Anders ist es bei den Frühchen, die ab der 30. Schwangerschaftswoche geboren werden. In dem kleinen Körper ist zwar alles gut entwickelt, es fehlen aber Zeit zum Wachsen und vor allem die Abwehrstoffe der Mutter, der sogenannte Nestschutz.
Genau diese Gruppe von Frühgeboren - derzeit etwa 70.000 Kinder im Jahr in Deutschland - ist vom Klimawandel betroffen. Steigen die Temperaturen auf mehr als 35 Grad - so die Auswertung des UKE - steigt das Risiko für eine Frühgeburt um 45 Prozent.
Hitzestress verantwortlich für Anstieg von Frühgeburten
Erstmals konnten Forschende damit eine direkte Verbindung zwischen ansteigenden Temperaturen und direkten Auswirkungen auf menschliches Leben ziehen.
"Auffällig", so Studienleiterin Prof. Petra Arck, "ist dabei, dass die werdenden Mütter ein bis zwei heiße Tage gut überbrücken können".
Die Prognose der Studie geht so weit, dass in zehn Jahren bei fortschreitender Häufigkeit von heißen Sommertagen bereits jedes 6. Kind in Deutschland zu früh auf die Welt kommt - das wären doppelt so viele Frühgeburten wie heute.
Patientendaten mit Daten des DWD abgeglichen
Die Mitautorin der Studie, Prof. Anke Diemert, die am UKE den Studiengang Hebammenwissenschaft leitet, weiß, was eine Frühgeburt für die Heranwachsenden später bedeutet:
Diese Daten erhebt das UKE bereits seit 20 Jahren. Die mehr als 42.000 Patientendaten mit den Daten vom Deutschen Wetterdienst abzugleichen, ist dagegen weltweit einmalig.

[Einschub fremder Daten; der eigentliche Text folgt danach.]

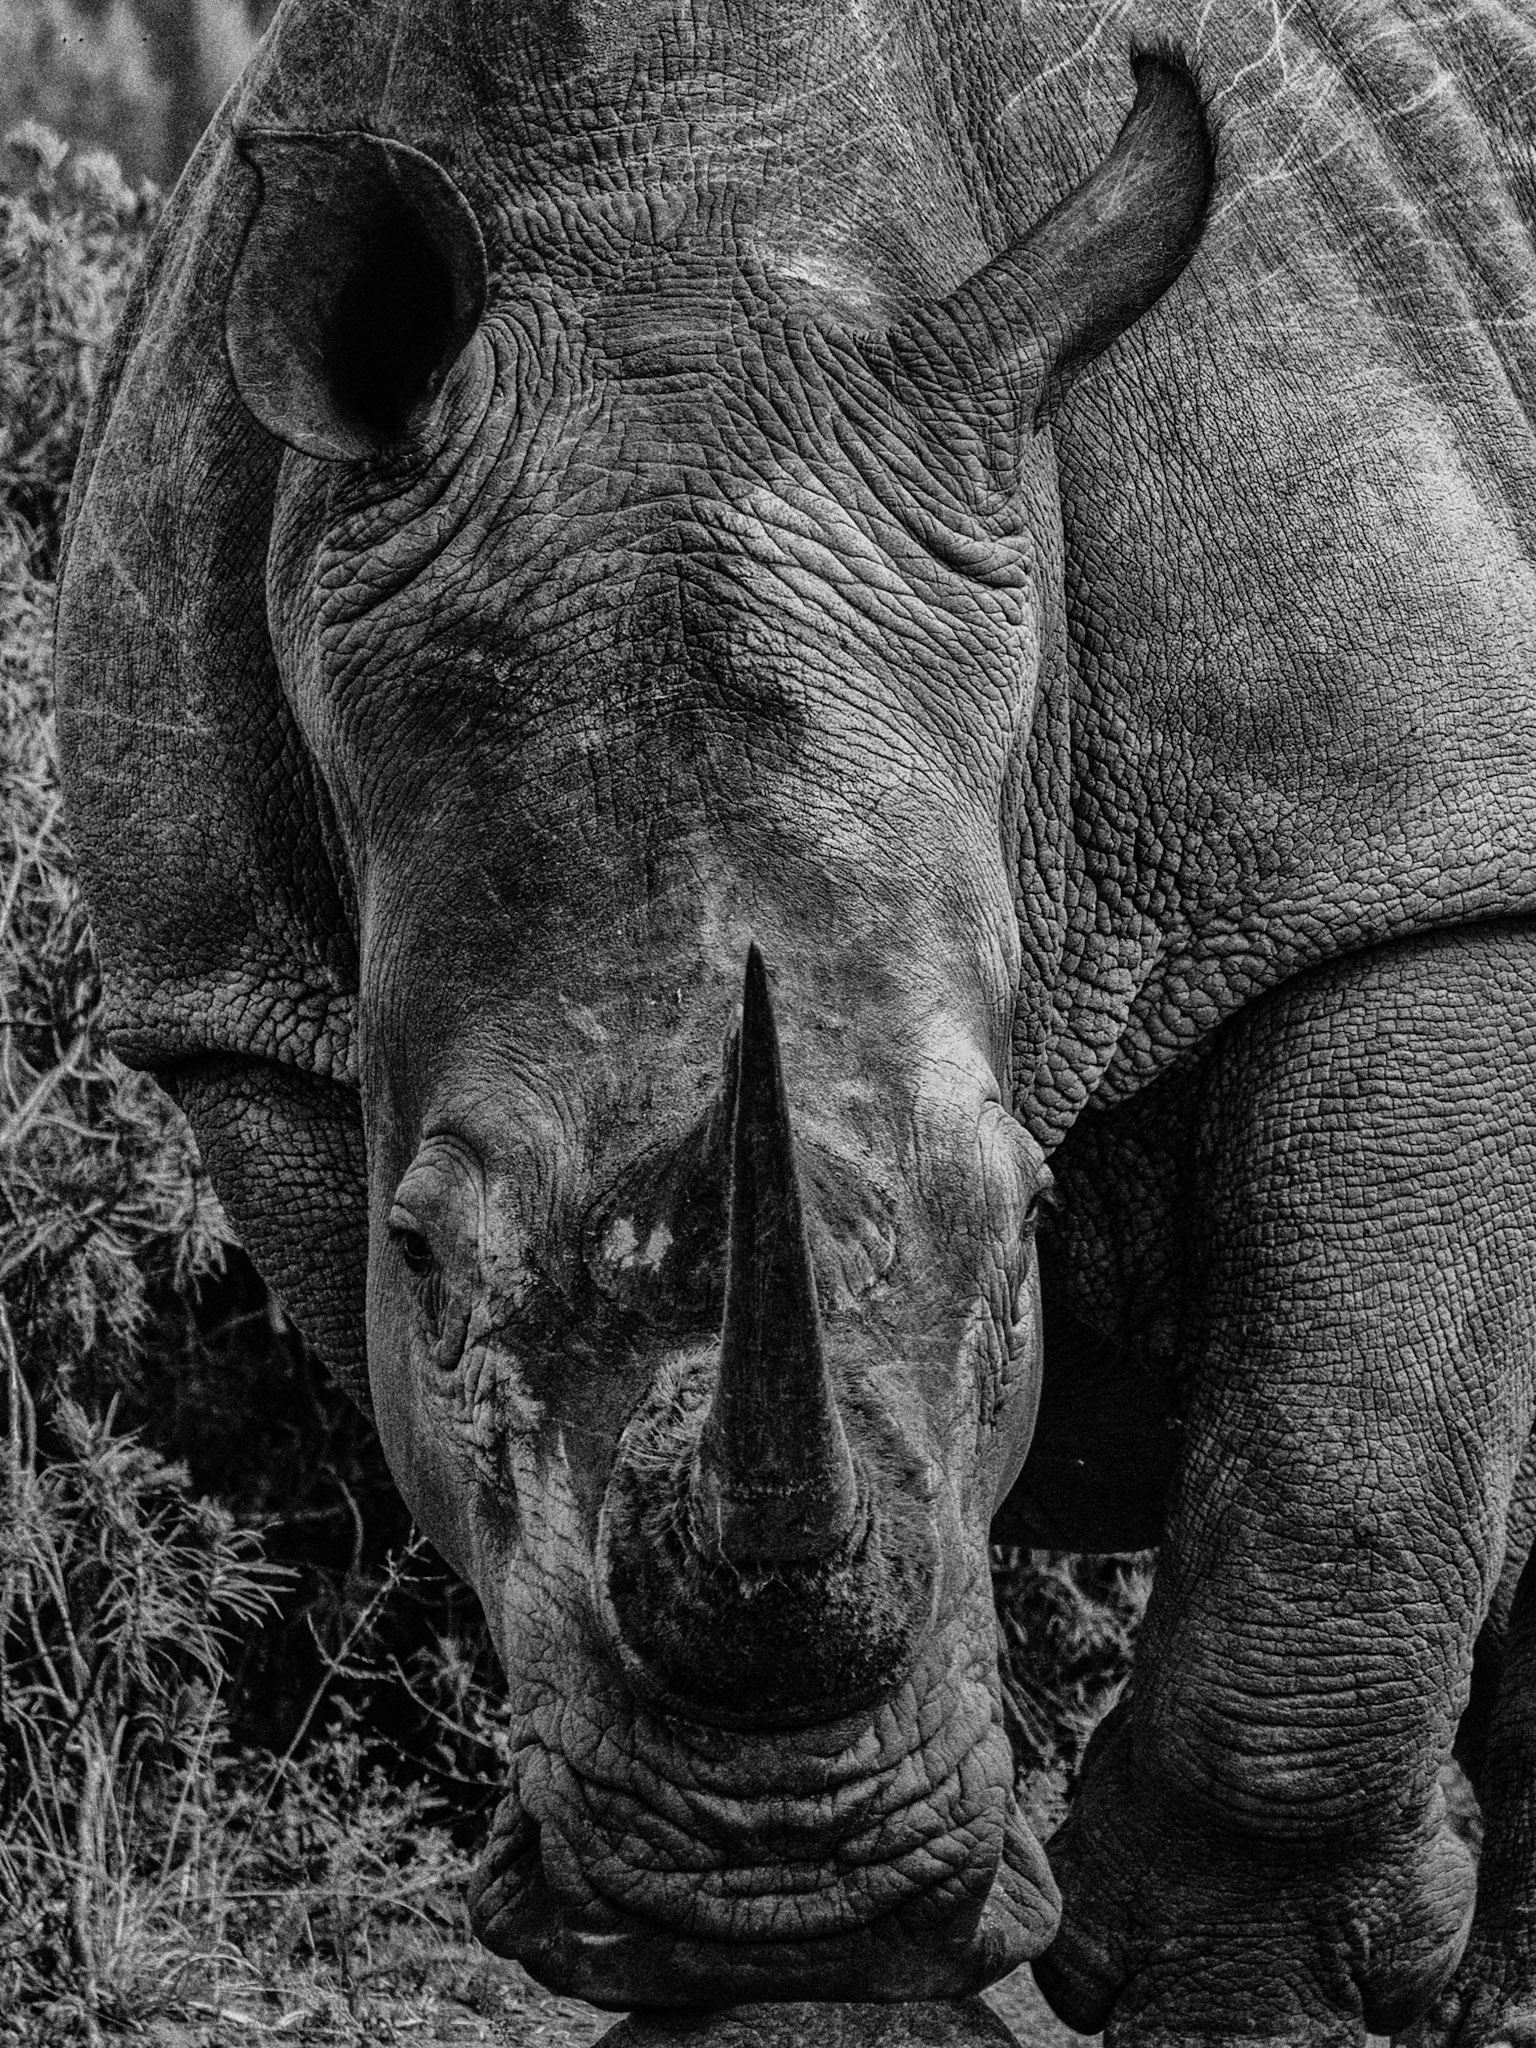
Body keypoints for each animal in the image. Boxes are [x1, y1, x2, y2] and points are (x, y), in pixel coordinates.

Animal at [51, 0, 1536, 2039]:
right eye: (418, 1256)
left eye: (1022, 1233)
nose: (787, 1873)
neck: (676, 237)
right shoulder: (232, 1004)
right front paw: (801, 2004)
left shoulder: (1410, 846)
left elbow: (1343, 1488)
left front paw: (1235, 1996)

Diemert und Arck ist wohl bewusst, dass die Studie Aufsehen erregen wird. Sehr bewusst wollen die beiden damit die Aufmerksamkeit auf Schwangere lenken - und, dass die Sensibilität auch gegenüber hohen Temperaturen steigt.
Ihr Tipp daher an werdende Mütter: keine direkte Sonnenstrahlung, viel Trinken und - wenn möglich - klimatisierte Räume nutzen. Der klassische Badeurlaub in praller Sonne jedenfalls sollte es im Sommer nicht mehr sein. Nach Schätzung der Forschenden dauert es 20 bis 30 Jahre, bis sich der Körper an die steigenden Temperaturen gewöhnt hat.